Could you put every line of the records below into a numbered list, leaving out the blank lines?

--------------------------------------------------

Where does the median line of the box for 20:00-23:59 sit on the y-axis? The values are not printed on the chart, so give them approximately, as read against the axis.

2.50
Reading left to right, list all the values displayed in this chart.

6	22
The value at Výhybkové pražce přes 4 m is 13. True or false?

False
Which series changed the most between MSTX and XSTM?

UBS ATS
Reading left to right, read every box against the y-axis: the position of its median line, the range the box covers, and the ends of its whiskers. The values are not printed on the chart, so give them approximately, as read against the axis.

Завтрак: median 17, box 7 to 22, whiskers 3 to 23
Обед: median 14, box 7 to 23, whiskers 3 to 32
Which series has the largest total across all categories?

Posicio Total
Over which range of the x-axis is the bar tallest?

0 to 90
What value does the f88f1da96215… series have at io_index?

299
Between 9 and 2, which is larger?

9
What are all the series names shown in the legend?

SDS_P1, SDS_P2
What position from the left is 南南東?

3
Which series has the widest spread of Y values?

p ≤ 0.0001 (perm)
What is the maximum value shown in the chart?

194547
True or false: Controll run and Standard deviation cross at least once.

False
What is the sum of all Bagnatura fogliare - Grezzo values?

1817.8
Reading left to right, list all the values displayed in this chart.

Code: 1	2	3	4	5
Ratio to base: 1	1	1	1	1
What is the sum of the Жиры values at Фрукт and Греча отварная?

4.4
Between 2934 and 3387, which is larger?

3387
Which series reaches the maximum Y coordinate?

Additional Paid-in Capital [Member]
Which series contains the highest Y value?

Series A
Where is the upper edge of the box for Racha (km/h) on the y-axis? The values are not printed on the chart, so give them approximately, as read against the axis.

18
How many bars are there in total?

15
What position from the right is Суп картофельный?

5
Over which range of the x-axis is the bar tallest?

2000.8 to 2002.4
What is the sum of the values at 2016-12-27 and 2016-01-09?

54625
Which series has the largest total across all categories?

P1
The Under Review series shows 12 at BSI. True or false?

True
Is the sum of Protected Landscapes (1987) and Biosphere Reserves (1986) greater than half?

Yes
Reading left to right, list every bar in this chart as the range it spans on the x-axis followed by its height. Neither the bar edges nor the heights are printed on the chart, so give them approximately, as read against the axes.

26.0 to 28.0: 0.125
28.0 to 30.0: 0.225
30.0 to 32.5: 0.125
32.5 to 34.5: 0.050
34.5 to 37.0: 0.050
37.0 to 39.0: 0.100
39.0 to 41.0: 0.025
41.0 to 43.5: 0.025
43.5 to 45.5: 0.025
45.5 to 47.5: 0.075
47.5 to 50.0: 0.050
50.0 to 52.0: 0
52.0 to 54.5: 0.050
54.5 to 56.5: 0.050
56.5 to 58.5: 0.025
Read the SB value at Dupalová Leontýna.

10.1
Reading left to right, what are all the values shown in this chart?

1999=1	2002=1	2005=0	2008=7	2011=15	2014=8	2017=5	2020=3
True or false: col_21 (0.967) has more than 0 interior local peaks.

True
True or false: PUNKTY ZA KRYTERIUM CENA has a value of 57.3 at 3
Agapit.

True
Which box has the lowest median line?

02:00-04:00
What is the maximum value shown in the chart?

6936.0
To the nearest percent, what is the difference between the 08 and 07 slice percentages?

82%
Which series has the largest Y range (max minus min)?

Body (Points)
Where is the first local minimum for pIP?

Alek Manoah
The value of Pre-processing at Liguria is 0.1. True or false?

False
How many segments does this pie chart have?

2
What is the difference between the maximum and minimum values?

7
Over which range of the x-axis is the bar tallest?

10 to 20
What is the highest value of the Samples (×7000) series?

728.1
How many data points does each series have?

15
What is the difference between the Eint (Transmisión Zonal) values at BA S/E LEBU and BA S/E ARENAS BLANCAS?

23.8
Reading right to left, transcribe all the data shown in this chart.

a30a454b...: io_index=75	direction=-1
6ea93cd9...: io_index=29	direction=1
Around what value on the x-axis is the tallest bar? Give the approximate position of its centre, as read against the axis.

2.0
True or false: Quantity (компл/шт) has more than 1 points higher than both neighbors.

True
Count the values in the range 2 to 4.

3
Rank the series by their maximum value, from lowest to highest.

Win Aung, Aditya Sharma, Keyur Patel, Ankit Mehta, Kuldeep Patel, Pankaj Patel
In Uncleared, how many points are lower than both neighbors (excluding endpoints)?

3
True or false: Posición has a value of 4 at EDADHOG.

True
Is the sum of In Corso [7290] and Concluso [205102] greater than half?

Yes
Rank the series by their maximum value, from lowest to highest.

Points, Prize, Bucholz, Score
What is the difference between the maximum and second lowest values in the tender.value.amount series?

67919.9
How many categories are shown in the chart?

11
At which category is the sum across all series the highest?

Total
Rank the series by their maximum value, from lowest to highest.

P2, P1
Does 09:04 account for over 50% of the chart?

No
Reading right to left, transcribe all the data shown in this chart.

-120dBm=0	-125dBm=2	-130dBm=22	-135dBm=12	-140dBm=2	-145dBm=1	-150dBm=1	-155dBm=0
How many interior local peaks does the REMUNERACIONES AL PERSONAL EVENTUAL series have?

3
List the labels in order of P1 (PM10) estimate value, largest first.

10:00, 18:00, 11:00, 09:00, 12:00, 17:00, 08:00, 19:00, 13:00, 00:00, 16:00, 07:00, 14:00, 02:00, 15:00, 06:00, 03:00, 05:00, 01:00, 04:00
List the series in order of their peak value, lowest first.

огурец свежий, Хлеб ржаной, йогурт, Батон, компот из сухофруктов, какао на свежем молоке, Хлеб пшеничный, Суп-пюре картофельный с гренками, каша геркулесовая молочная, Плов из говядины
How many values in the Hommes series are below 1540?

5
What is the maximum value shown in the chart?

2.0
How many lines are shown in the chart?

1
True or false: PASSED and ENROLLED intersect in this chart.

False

--------------------------------------------------

**RESULT:**
1. Where does the median line of the box for 20:00-23:59 sit on the y-axis? The values are not printed on the chart, so give them approximately, as read against the axis.
2. 2.50
3. Reading left to right, list all the values displayed in this chart.
4. 6	22
5. The value at Výhybkové pražce přes 4 m is 13. True or false?
6. False
7. Which series changed the most between MSTX and XSTM?
8. UBS ATS
9. Reading left to right, read every box against the y-axis: the position of its median line, the range the box covers, and the ends of its whiskers. The values are not printed on the chart, so give them approximately, as read against the axis.
10. Завтрак: median 17, box 7 to 22, whiskers 3 to 23
11. Обед: median 14, box 7 to 23, whiskers 3 to 32
12. Which series has the largest total across all categories?
13. Posicio Total
14. Over which range of the x-axis is the bar tallest?
15. 0 to 90
16. What value does the f88f1da96215… series have at io_index?
17. 299
18. Between 9 and 2, which is larger?
19. 9
20. What are all the series names shown in the legend?
21. SDS_P1, SDS_P2
22. What position from the left is 南南東?
23. 3
24. Which series has the widest spread of Y values?
25. p ≤ 0.0001 (perm)
26. What is the maximum value shown in the chart?
27. 194547
28. True or false: Controll run and Standard deviation cross at least once.
29. False
30. What is the sum of all Bagnatura fogliare - Grezzo values?
31. 1817.8
32. Reading left to right, list all the values displayed in this chart.
33. Code: 1	2	3	4	5
34. Ratio to base: 1	1	1	1	1
35. What is the sum of the Жиры values at Фрукт and Греча отварная?
36. 4.4
37. Between 2934 and 3387, which is larger?
38. 3387
39. Which series reaches the maximum Y coordinate?
40. Additional Paid-in Capital [Member]
41. Which series contains the highest Y value?
42. Series A
43. Where is the upper edge of the box for Racha (km/h) on the y-axis? The values are not printed on the chart, so give them approximately, as read against the axis.
44. 18
45. How many bars are there in total?
46. 15
47. What position from the right is Суп картофельный?
48. 5
49. Over which range of the x-axis is the bar tallest?
50. 2000.8 to 2002.4
51. What is the sum of the values at 2016-12-27 and 2016-01-09?
52. 54625
53. Which series has the largest total across all categories?
54. P1
55. The Under Review series shows 12 at BSI. True or false?
56. True
57. Is the sum of Protected Landscapes (1987) and Biosphere Reserves (1986) greater than half?
58. Yes
59. Reading left to right, list every bar in this chart as the range it spans on the x-axis followed by its height. Neither the bar edges nor the heights are printed on the chart, so give them approximately, as read against the axes.
60. 26.0 to 28.0: 0.125
61. 28.0 to 30.0: 0.225
62. 30.0 to 32.5: 0.125
63. 32.5 to 34.5: 0.050
64. 34.5 to 37.0: 0.050
65. 37.0 to 39.0: 0.100
66. 39.0 to 41.0: 0.025
67. 41.0 to 43.5: 0.025
68. 43.5 to 45.5: 0.025
69. 45.5 to 47.5: 0.075
70. 47.5 to 50.0: 0.050
71. 50.0 to 52.0: 0
72. 52.0 to 54.5: 0.050
73. 54.5 to 56.5: 0.050
74. 56.5 to 58.5: 0.025
75. Read the SB value at Dupalová Leontýna.
76. 10.1
77. Reading left to right, what are all the values shown in this chart?
78. 1999=1	2002=1	2005=0	2008=7	2011=15	2014=8	2017=5	2020=3
79. True or false: col_21 (0.967) has more than 0 interior local peaks.
80. True
81. True or false: PUNKTY ZA KRYTERIUM CENA has a value of 57.3 at 3
82. Agapit.
83. True
84. Which box has the lowest median line?
85. 02:00-04:00
86. What is the maximum value shown in the chart?
87. 6936.0
88. To the nearest percent, what is the difference between the 08 and 07 slice percentages?
89. 82%
90. Which series has the largest Y range (max minus min)?
91. Body (Points)
92. Where is the first local minimum for pIP?
93. Alek Manoah
94. The value of Pre-processing at Liguria is 0.1. True or false?
95. False
96. How many segments does this pie chart have?
97. 2
98. What is the difference between the maximum and minimum values?
99. 7
100. Over which range of the x-axis is the bar tallest?
101. 10 to 20
102. What is the highest value of the Samples (×7000) series?
103. 728.1
104. How many data points does each series have?
105. 15
106. What is the difference between the Eint (Transmisión Zonal) values at BA S/E LEBU and BA S/E ARENAS BLANCAS?
107. 23.8
108. Reading right to left, transcribe all the data shown in this chart.
109. a30a454b...: io_index=75	direction=-1
110. 6ea93cd9...: io_index=29	direction=1
111. Around what value on the x-axis is the tallest bar? Give the approximate position of its centre, as read against the axis.
112. 2.0
113. True or false: Quantity (компл/шт) has more than 1 points higher than both neighbors.
114. True
115. Count the values in the range 2 to 4.
116. 3
117. Rank the series by their maximum value, from lowest to highest.
118. Win Aung, Aditya Sharma, Keyur Patel, Ankit Mehta, Kuldeep Patel, Pankaj Patel
119. In Uncleared, how many points are lower than both neighbors (excluding endpoints)?
120. 3
121. True or false: Posición has a value of 4 at EDADHOG.
122. True
123. Is the sum of In Corso [7290] and Concluso [205102] greater than half?
124. Yes
125. Rank the series by their maximum value, from lowest to highest.
126. Points, Prize, Bucholz, Score
127. What is the difference between the maximum and second lowest values in the tender.value.amount series?
128. 67919.9
129. How many categories are shown in the chart?
130. 11
131. At which category is the sum across all series the highest?
132. Total
133. Rank the series by their maximum value, from lowest to highest.
134. P2, P1
135. Does 09:04 account for over 50% of the chart?
136. No
137. Reading right to left, transcribe all the data shown in this chart.
138. -120dBm=0	-125dBm=2	-130dBm=22	-135dBm=12	-140dBm=2	-145dBm=1	-150dBm=1	-155dBm=0
139. How many interior local peaks does the REMUNERACIONES AL PERSONAL EVENTUAL series have?
140. 3
141. List the labels in order of P1 (PM10) estimate value, largest first.
142. 10:00, 18:00, 11:00, 09:00, 12:00, 17:00, 08:00, 19:00, 13:00, 00:00, 16:00, 07:00, 14:00, 02:00, 15:00, 06:00, 03:00, 05:00, 01:00, 04:00
143. List the series in order of their peak value, lowest first.
144. огурец свежий, Хлеб ржаной, йогурт, Батон, компот из сухофруктов, какао на свежем молоке, Хлеб пшеничный, Суп-пюре картофельный с гренками, каша геркулесовая молочная, Плов из говядины
145. How many values in the Hommes series are below 1540?
146. 5
147. What is the maximum value shown in the chart?
148. 2.0
149. How many lines are shown in the chart?
150. 1
151. True or false: PASSED and ENROLLED intersect in this chart.
152. False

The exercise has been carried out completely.